▶
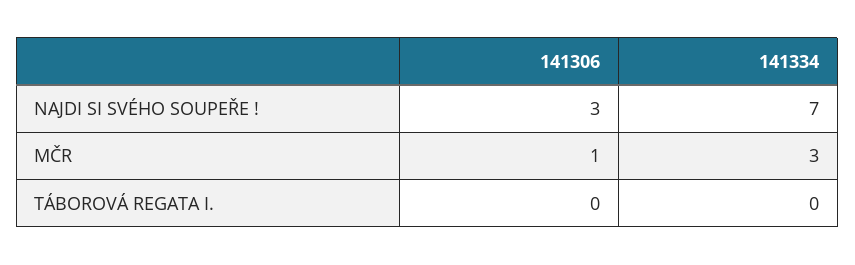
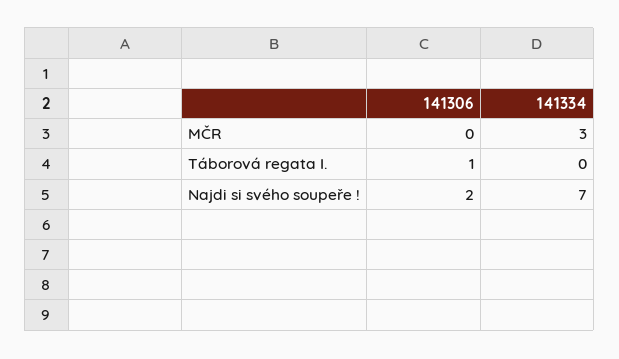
  {
    "141306": {
-     "NAJDI SI SVÉHO SOUPEŘE !": 3,
+     "NAJDI SI SVÉHO SOUPEŘE !": 2,
-     "MČR": 1,
+     "MČR": 0,
-     "TÁBOROVÁ REGATA I.": 0
+     "TÁBOROVÁ REGATA I.": 1
    },
    "141334": {
      "NAJDI SI SVÉHO SOUPEŘE !": 7,
      "MČR": 3,
      "TÁBOROVÁ REGATA I.": 0
    }
  }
◀
--- Try it ---
Give the number of lines in the data above that include the word "SOUPEŘE", with no other words.

--- Task output ---
3